Data records:
§ §
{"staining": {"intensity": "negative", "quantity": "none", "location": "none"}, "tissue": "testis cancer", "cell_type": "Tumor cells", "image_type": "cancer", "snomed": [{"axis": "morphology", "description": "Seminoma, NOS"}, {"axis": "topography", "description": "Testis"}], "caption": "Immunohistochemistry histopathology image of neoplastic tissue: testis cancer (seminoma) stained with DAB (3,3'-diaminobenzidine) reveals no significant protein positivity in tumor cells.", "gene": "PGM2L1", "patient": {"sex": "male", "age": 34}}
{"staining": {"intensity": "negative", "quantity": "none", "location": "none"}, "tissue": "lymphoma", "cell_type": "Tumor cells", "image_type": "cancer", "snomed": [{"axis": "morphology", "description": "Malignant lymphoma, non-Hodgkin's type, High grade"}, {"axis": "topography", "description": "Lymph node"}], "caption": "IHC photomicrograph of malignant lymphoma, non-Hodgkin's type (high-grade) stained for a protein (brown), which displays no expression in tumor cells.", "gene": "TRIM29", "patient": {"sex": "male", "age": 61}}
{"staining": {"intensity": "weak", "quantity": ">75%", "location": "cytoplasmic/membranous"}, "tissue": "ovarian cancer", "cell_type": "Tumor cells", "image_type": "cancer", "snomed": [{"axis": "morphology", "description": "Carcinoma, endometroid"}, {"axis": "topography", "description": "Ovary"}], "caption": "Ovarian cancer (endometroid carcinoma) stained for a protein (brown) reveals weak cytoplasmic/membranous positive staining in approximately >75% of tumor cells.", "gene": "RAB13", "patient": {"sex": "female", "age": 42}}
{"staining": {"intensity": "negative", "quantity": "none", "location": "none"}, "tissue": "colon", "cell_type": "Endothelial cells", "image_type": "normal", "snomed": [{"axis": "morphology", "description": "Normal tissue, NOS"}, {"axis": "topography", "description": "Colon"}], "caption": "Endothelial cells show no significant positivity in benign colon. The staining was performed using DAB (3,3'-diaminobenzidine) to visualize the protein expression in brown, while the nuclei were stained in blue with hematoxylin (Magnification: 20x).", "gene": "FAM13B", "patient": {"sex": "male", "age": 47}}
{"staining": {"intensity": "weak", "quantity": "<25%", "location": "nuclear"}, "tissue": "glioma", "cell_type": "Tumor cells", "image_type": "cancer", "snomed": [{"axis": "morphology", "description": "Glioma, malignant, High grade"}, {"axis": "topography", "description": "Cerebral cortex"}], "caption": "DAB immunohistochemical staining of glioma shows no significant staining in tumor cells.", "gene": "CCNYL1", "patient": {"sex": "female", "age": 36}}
§ §
Exercise aim: Begin at the first line of the material above. Transcribe each line exactly, ending with the line that contains "non-Hodgkin's type, High".

Completed exercise:
{"staining": {"intensity": "negative", "quantity": "none", "location": "none"}, "tissue": "testis cancer", "cell_type": "Tumor cells", "image_type": "cancer", "snomed": [{"axis": "morphology", "description": "Seminoma, NOS"}, {"axis": "topography", "description": "Testis"}], "caption": "Immunohistochemistry histopathology image of neoplastic tissue: testis cancer (seminoma) stained with DAB (3,3'-diaminobenzidine) reveals no significant protein positivity in tumor cells.", "gene": "PGM2L1", "patient": {"sex": "male", "age": 34}}
{"staining": {"intensity": "negative", "quantity": "none", "location": "none"}, "tissue": "lymphoma", "cell_type": "Tumor cells", "image_type": "cancer", "snomed": [{"axis": "morphology", "description": "Malignant lymphoma, non-Hodgkin's type, High grade"}, {"axis": "topography", "description": "Lymph node"}], "caption": "IHC photomicrograph of malignant lymphoma, non-Hodgkin's type (high-grade) stained for a protein (brown), which displays no expression in tumor cells.", "gene": "TRIM29", "patient": {"sex": "male", "age": 61}}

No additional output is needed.